My mother pleads not guilty

I'm in Boston, thinking about my mother at 13, facing the court

I sent my mother flowers for Mother’s Day from her favorite neighborhood florist. We’re the kind of women — raised by Grandmother, the original arbiter of exquisite (her favorite word) taste — who love to have fresh flowers around, beautiful things that don’t keep, something bright and beautiful, go ahead, make a fuss. We love a fuss. Frills in abundance. Come what may, we will always balk at a life of plain practicality. There’s more than flowers coming her way, too, little pretty things I picked up on my trip to Japan last month, but I’m late putting them in the mail, always late. We also have that in common. We mean well about the post but time slips away; also, we don’t really mind belated presents when they extend the occasion.

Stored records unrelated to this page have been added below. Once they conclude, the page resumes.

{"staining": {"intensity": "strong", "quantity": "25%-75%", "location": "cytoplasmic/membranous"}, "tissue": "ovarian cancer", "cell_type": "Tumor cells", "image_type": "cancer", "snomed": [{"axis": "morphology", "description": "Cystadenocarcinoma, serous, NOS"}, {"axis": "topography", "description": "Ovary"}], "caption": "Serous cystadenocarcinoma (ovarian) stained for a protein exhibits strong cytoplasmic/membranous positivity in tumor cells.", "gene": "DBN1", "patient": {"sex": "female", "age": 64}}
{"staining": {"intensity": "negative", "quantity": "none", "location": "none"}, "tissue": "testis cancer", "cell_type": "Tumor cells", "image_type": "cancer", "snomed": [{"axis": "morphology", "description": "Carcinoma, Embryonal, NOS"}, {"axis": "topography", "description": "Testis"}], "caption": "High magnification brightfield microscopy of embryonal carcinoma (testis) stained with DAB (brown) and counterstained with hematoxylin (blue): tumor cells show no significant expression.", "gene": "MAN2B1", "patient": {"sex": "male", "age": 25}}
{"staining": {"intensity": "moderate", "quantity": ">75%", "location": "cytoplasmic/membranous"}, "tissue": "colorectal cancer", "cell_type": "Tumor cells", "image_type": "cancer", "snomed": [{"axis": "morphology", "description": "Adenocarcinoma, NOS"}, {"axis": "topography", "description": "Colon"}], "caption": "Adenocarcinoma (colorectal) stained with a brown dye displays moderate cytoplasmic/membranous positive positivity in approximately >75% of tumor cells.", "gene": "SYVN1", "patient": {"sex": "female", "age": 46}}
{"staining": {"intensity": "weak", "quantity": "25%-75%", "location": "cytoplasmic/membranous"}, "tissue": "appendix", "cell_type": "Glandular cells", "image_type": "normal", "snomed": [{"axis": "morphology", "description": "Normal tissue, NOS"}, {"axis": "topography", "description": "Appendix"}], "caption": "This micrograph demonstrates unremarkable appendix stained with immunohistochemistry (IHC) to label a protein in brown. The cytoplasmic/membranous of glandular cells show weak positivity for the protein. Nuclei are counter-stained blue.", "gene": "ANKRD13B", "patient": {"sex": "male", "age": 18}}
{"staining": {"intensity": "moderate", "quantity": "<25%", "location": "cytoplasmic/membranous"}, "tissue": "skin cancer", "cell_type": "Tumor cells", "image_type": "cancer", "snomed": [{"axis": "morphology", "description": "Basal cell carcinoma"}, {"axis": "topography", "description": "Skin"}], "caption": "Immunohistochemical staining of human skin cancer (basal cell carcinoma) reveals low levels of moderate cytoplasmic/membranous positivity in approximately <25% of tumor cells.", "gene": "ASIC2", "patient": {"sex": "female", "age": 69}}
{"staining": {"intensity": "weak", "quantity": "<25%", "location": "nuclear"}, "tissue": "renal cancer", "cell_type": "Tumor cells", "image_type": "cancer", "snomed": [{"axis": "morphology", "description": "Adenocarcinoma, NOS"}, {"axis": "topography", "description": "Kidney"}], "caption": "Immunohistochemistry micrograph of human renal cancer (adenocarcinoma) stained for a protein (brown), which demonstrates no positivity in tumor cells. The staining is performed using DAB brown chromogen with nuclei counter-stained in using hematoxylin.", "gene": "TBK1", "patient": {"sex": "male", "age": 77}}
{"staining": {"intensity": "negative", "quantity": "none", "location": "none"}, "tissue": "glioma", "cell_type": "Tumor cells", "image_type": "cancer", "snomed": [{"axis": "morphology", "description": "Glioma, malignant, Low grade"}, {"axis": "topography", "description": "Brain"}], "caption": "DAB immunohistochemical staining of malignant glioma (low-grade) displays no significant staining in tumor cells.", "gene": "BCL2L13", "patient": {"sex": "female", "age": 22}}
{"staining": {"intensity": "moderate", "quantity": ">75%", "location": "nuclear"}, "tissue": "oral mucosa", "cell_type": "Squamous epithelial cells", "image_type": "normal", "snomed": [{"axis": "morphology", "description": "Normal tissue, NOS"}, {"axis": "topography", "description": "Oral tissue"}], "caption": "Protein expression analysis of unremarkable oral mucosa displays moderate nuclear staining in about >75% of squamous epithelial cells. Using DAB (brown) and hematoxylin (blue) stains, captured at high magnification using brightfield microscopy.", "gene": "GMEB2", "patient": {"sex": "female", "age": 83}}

None of these gifts feel sufficient after what she’s given me, of course, the latest and biggest gift being her stories that I wove into mine for Runaway, which I must point out is now out in paperback with new glowing blurbs and such. I’m in Boston at the moment, for a quick drop-in to see my favorite band The Hold Steady play with Dinosaur Jr., flying in after work on Friday and home by lunch on Sunday, another way of giving myself fresh flowers, of sprinkling some temporary joy into the month for no practical reason at all. Boston is where my mother hitchhiked to at 13, after Aspen, her first destination, put its golden summer season to bed. It was in Boston where she rented her first room in a shared house, a little cupboard under the stairs in Cambridge; where she was arrested on suspicion of being a runaway — pleads not guilty — and held in jail while she and a judge played who will blink first. They did. She was found guilty anyway. If you’ve read the book, you know what happens next.

If you haven’t, but you like stories about ungovernable girls and how the world treats them, maybe this is a book for you. Or maybe it’s a book for your own mother, because you are also a late present-giver — your local bookstore is open today. In honor of Megan Shane, the girl my mother became at 13 and had to leave behind before she turned 14, only to resurrect herself again as Alexis months later, here’s part of the court documents an archivist helped me find, and which my friend Emily was good enough to retrieve for me at the courthouse as I researched from afar.

Here’s to all the Hallelujahs, all those real sweet girls who made some not-sweet friends; resurrections all around for those soft girls who went through real hard times, including those who grew up to become mothers themselves, today.